Healthy Food in Your Community

A Toolkit for Policy Change (2014)

Published Oct 17, 2014

Why is unhealthy food so much easier to buy than fruits and vegetables? Why do some neighborhoods lack stores selling affordable fresh food? And why is adult and childhood obesity so prevalent in the United States? The answer to all these questions is that our current food system is inadequate to make healthy food available for everyone.

But change is possible—and the route to healthier food policies starts with you. Our new resource, Healthy Food in Your Community, offers tools that will help you participate in the policy decisions that shape your community’s access to healthy food. This toolkit will demystify the often overwhelming world of food policy and provide practical tips and resources for getting involved.

You will learn what are the key issues and policies affecting food access, how food policy decisions are made, and how you can build relationships within your community and take effective action.

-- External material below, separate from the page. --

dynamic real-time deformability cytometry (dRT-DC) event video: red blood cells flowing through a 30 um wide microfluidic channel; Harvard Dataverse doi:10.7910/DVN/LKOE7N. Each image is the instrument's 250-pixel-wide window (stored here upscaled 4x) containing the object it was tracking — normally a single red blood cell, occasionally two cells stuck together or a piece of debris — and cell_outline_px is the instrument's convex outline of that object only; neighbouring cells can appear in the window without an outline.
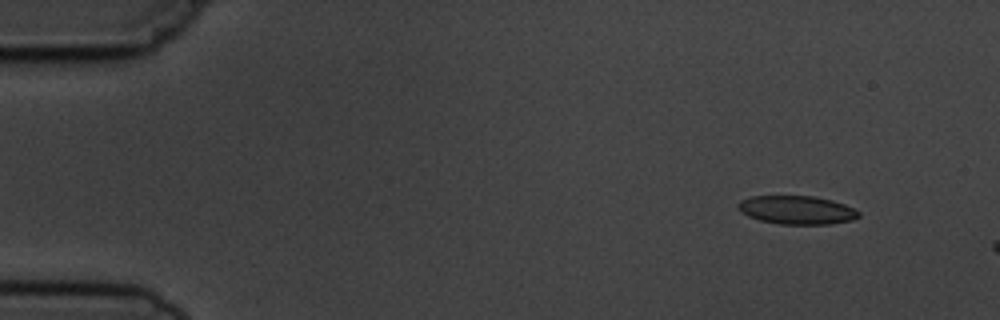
{"species": "common noctule bat (a hibernating species)", "species_latin": "Nyctalus noctula", "temperature_condition": "cold", "stored_images_in_passage": 5, "camera_frame_rate_fps": 3000, "um_per_image_px": 0.085, "animal": {"sex": "male", "body_mass_g": 19.5, "forearm_length_mm": 54.6}, "frame": {"image": 1, "passage_image": 2, "time_ms": 1.333, "image_size_px": [1000, 320], "cell_outline_px": [[860, 216], [852, 220], [828, 224], [780, 224], [760, 220], [748, 216], [740, 212], [736, 204], [740, 200], [752, 196], [812, 196], [832, 200], [844, 204], [860, 212]], "centroid_in_image_um": [67.7, 17.85], "position_along_channel_um": 17.3, "area_um2": 20.0}}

Navigating the Food System

We encounter food and information about food in a wide range of settings, and food policy affects healthy food access in all of them:

  • At the grocery store, policies ranging from federal legislation to local zoning ordinances can shape affordability, accessibility, and financial viability.
  • At restaurants. Food policy can be a tool to help reduce the negative impact of fast-food restaurants on the health of marginalized communities.
  • On the label. Food labels can be a source of clear, science-based information, or a vehicle for marketing tactics, depending on policy decisions.
  • In schools. Food served in school has a powerful impact on children's health, and policies to improve the nutritional quality of school meals are currently sparking lively debate.
  • From the farm. The $100 billion federal Farm Bill affects healthy food access in many ways, with provisions that influence what farmers grow, what it costs, and how and where it is sold.

Identifying Policy Levers

Photo: DC Greens/Flickr
Photo: DC Greens/Flickr

A variety of different policy tools can be used to improve health food access and affordability:

  • Planning. Cities can incorporate strategies for increasing healthy food access into the planning documents that guide their development policies.
  • Licensing and permitting policies can be revised to encourage farmers markets and other healthy food outlets.
  • Laws governing land use and zoning can be used to promote healthy food access—Boston's Urban Agriculture Initiative is a recent example.
  • Financial tools can be used to promote healthy food through targeted application of federal appropriations, incentives to establish or expand healthy food businesses, special taxes on unhealthy foods, or procurement policies that commit public institutions to purchasing healthy food.
  • Food-specific regulations are produced by federal, state and local agencies to implement standards and policy goals spelled out in legislation.

Recognizing Who Makes the Decisions

In order to change food policy, we have to understand how—and by whom—it is made. This can be challenging, since food policy decisions are made and implemented by several branches and levels of government. Across local, state, and national levels, this section of the toolkit will help you learn about the key decision makers involved in the food policy issues you care most about, as well as how you can engage them and make your voice heard.


Building Relationships

Photo: tracktwentynine/Flickr
Photo: tracktwentynine/Flickr

Everyone is a stakeholder in our food system, and changing that system for the better requires building strong partnerships with a broad range of those stakeholders. In order to do this, it's important to understand who is already working on food issues in your community, and whose voices are being heard (or excluded) in policy discussions.

The Building Relationships section of the toolkit offers a detailed view of the various stakeholders, their roles, and tips to help you build more effective partnerships and increase the impact of your actions.


Taking Action

Girl holding bundle of greens
Photo: DC Greens/Flickr

You've developed an in-depth understanding of your community's food system, identified the key policy levers and decision makers, and begun making connections with other community stakeholders. Now it's time to act. The toolkit offers a wide range of resources to help you be a more effective healthy food advocate:

  • Food policy web resources that can help you stay on top of the rapidly changing food policy landscape.
  • Evidence-based information sources that can help you bolster your advocacy with the best available information from scientists, economists and public health researchers.
  • Data visualization tools that can provide powerful visual reinforcement for key points.
  • Pointers to help you strengthen your approach and amplify your impact.